**** Fragmento para leer ****

La cabaña del Tío Tom

Hace ya más de siglo y medio, la escritora Harriet Bichet Stow trazó uno de los libros más vendidos de la historia, el que da título a este artículo. El éxito inicial de la novela se fue apagando, con el paso del tiempo, y aquel Tío Tom, esclavo negro, sumiso y cristiano, pasó de ser tratado como un héroe a convertirse en un villano.

En 1950, cuando comenzó en Estados Unidos la defensa de los derechos civiles, que en otras partes del mundo aún se reivindican con entusiasmo entre ellas la nuestra, llamar «Tío Tom» a un negro era equivalente a tacharlo de colaboracionista. Un insulto. El protagonista literario había confiado y apoyado a su amo blanco que, cuando tuvo oportunidad, castigó a Tom despiadadamente sin que el esclavo protestara lo más mínimo. La resignación del destino.

**** Material proporcionado ****

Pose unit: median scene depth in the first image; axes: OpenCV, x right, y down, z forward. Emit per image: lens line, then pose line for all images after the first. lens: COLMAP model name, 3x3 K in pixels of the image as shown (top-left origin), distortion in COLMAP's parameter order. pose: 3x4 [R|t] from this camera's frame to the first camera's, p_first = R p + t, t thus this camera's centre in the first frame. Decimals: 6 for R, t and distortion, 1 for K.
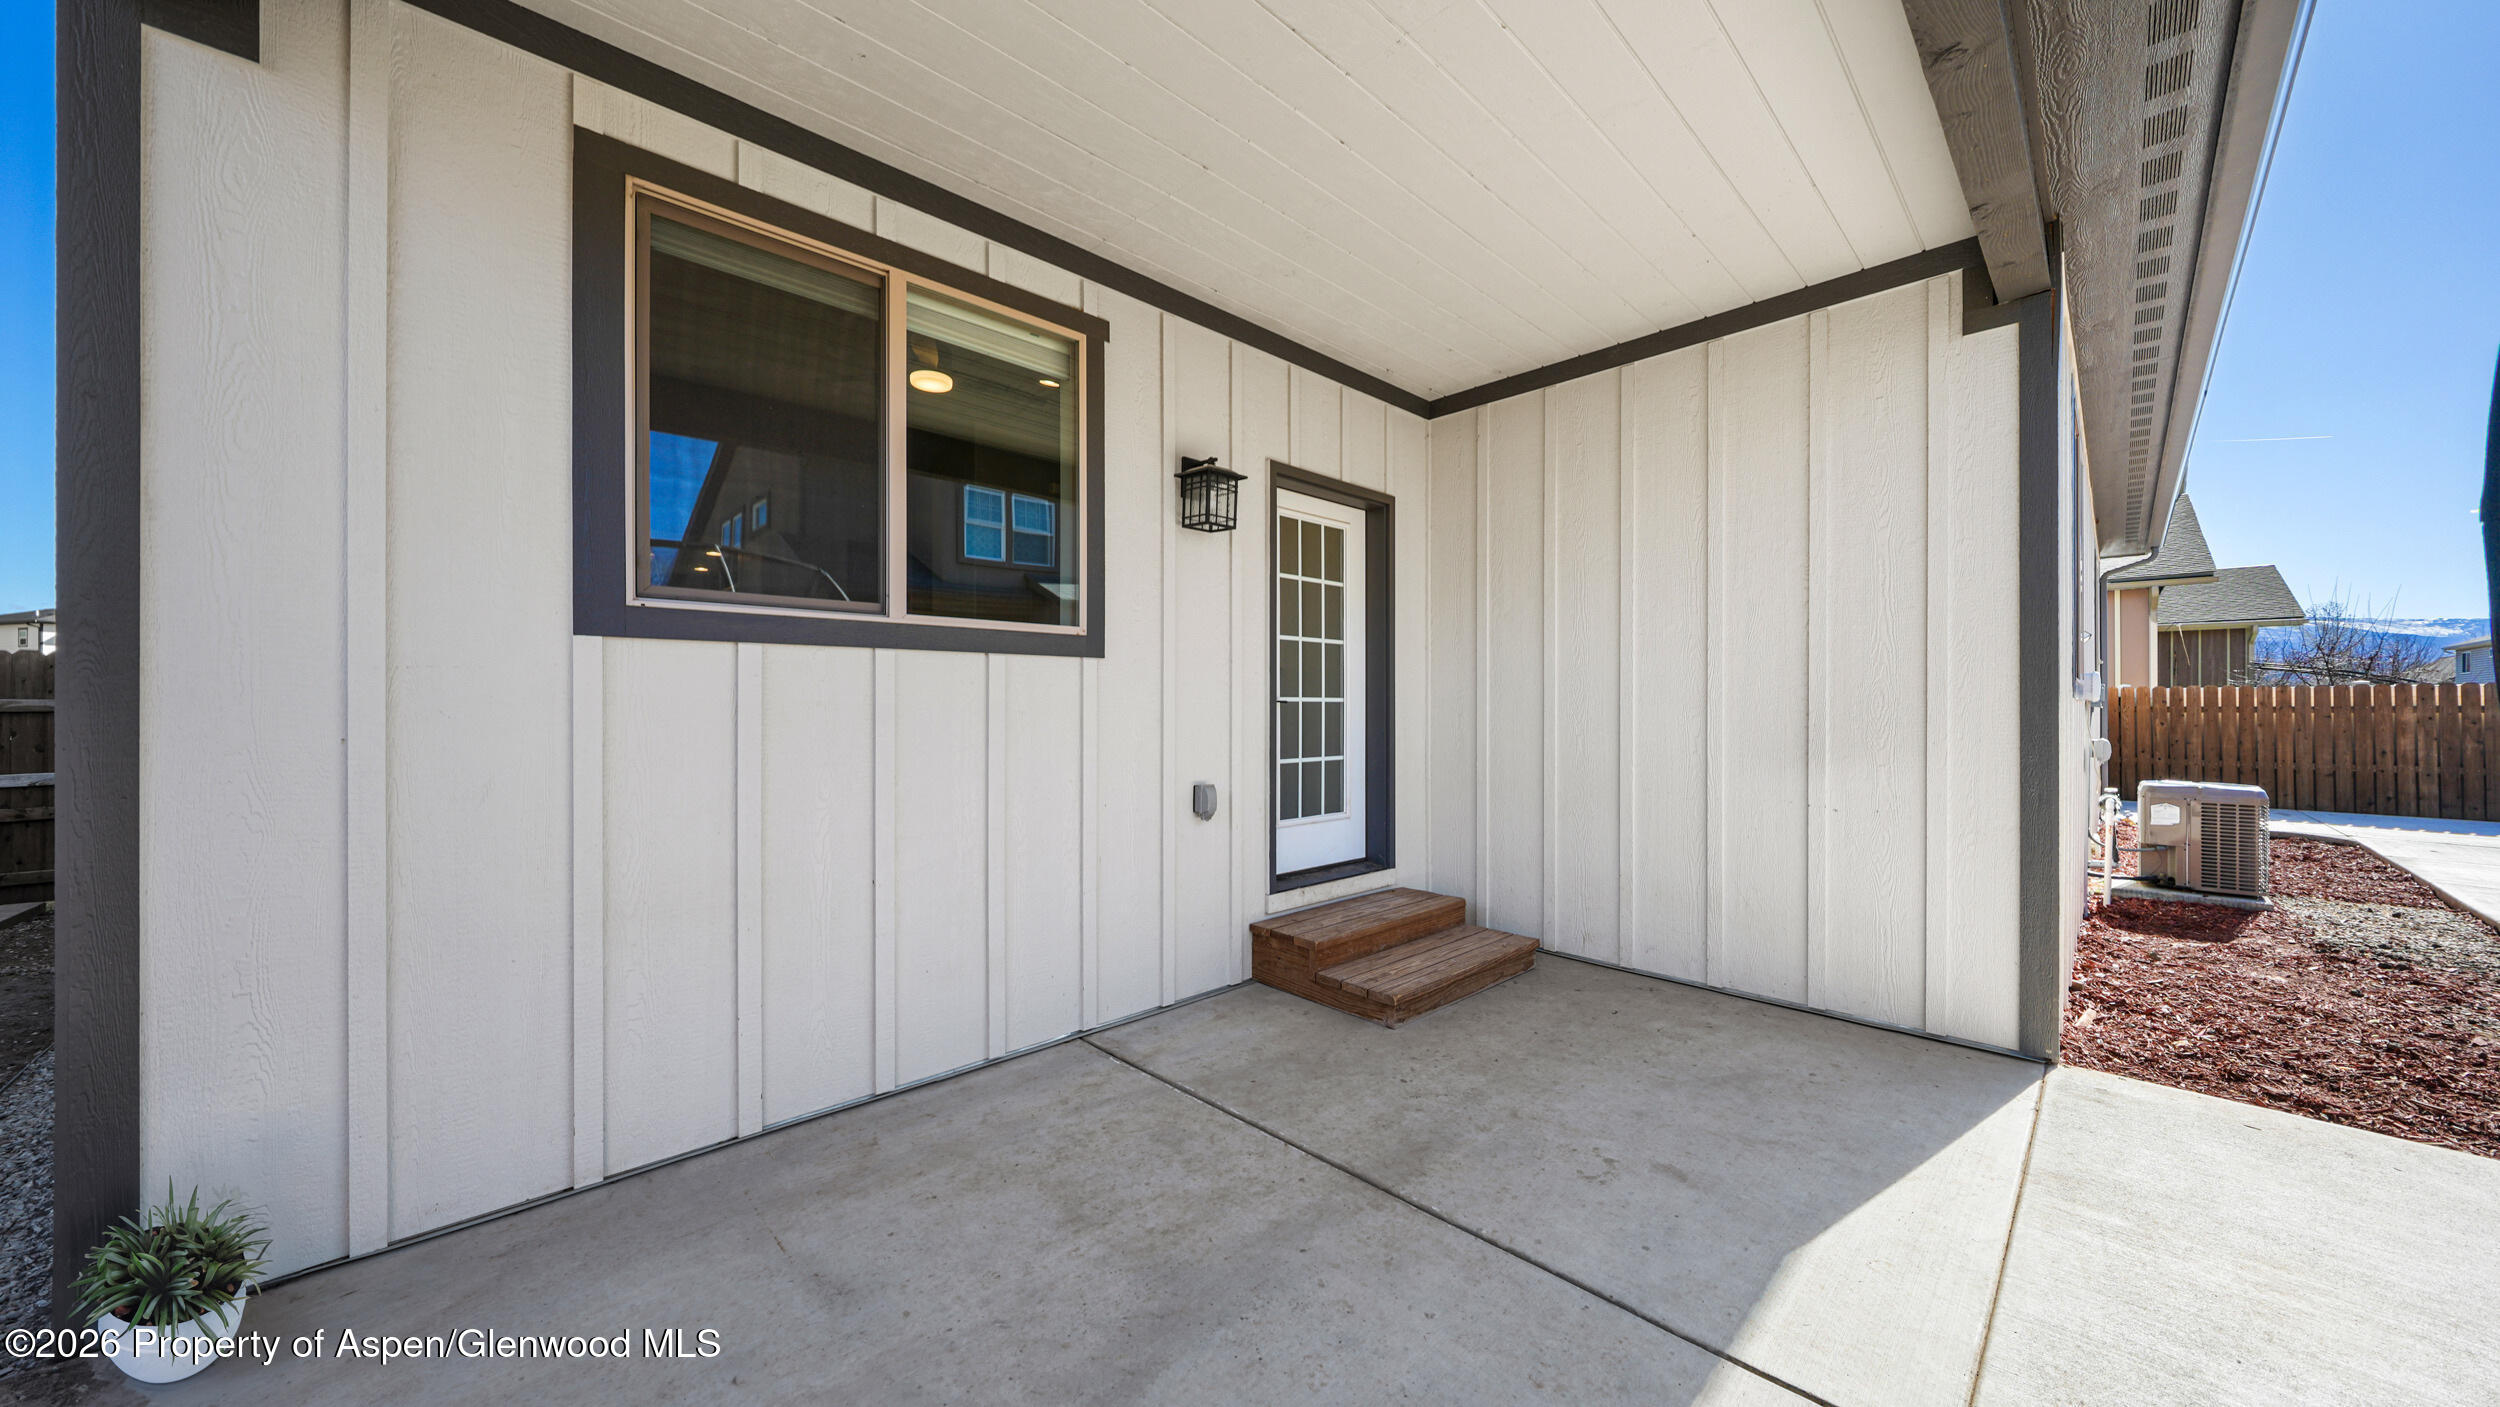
lens RADIAL K [[868.8, 0, 1249.5], [0, 868.8, 710.5], [0, 0, 1]] dist [-0.001856, -0.000204]
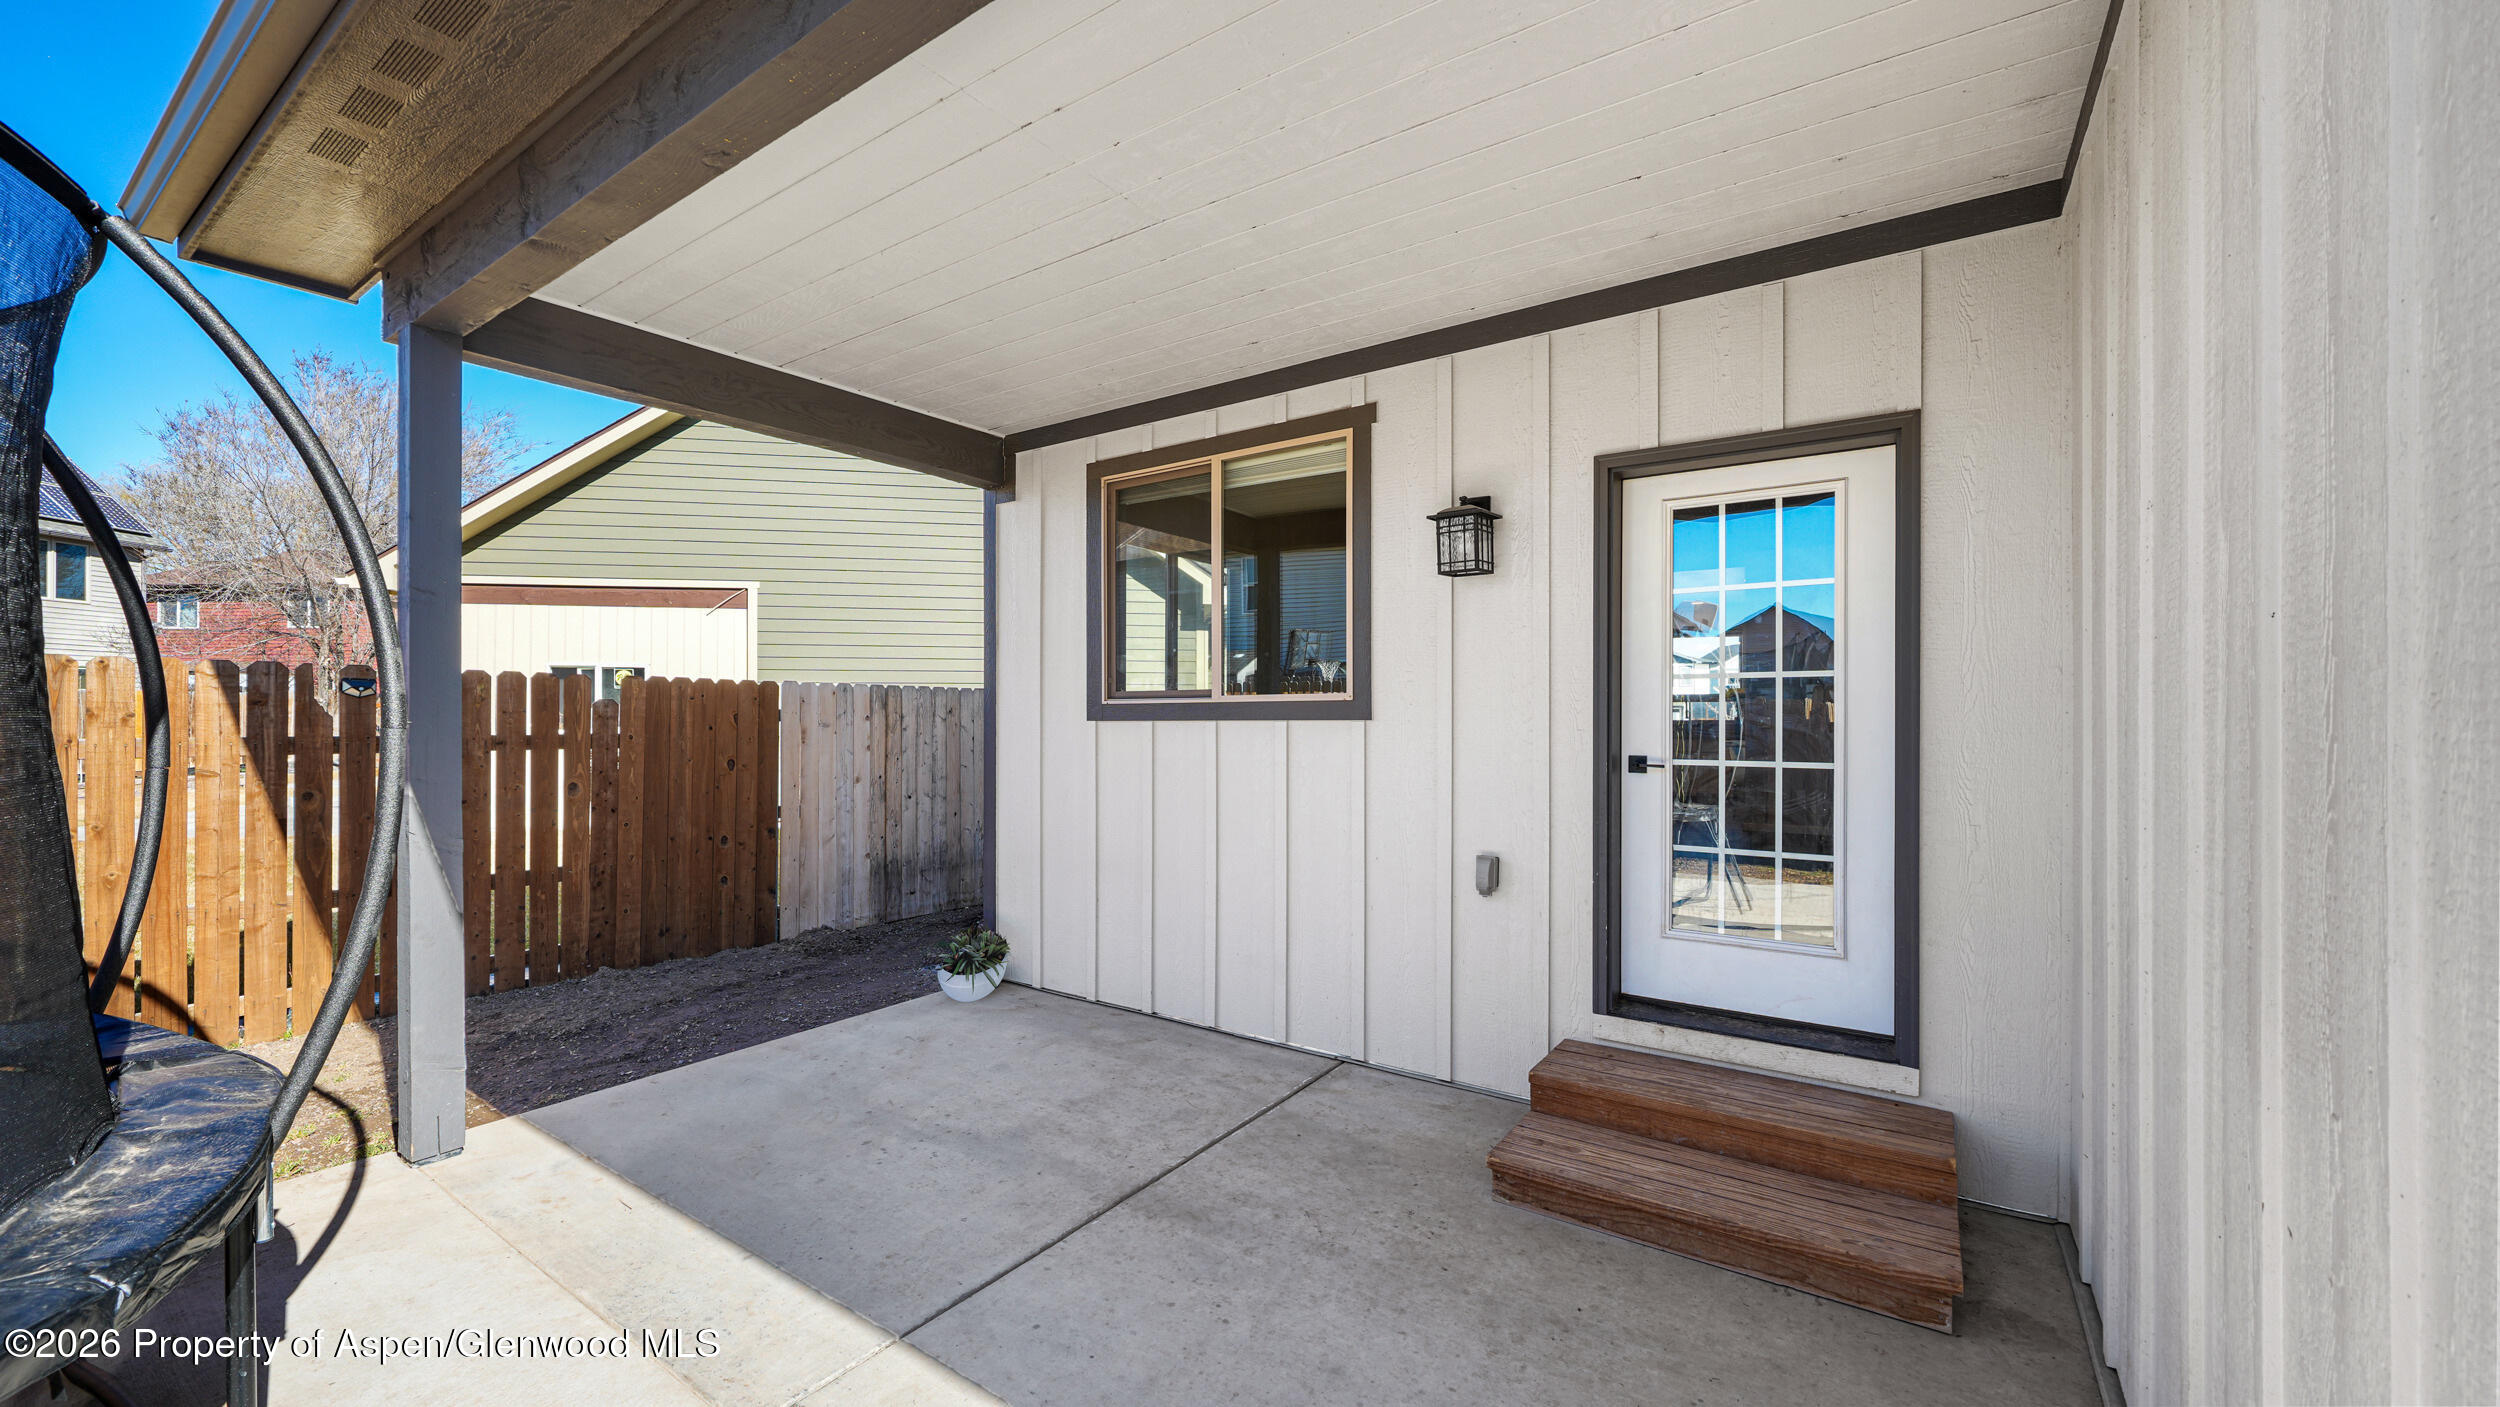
lens RADIAL K [[982.3, 0, 1217.6], [0, 982.3, 720.1], [0, 0, 1]] dist [-0.000156, -0.000090]
pose [[0.165344, 0.005068, -0.986223, 1.003404], [-0.000815, 0.999987, 0.005002, -0.067261], [0.986236, -0.000023, 0.165346, 0.619641]]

****

Qué se pide
Por favor, repite tal cual el pasaje del fragmento sobre La cabaña del Tío Tom que comienza con «Hace ya más» y sigue hasta «en un villano.». Los datos son un material independiente del fragmento.

Respuesta del ejercicio
Hace ya más de siglo y medio, la escritora Harriet Bichet Stow trazó uno de los libros más vendidos de la historia, el que da título a este artículo. El éxito inicial de la novela se fue apagando, con el paso del tiempo, y aquel Tío Tom, esclavo negro, sumiso y cristiano, pasó de ser tratado como un héroe a convertirse en un villano.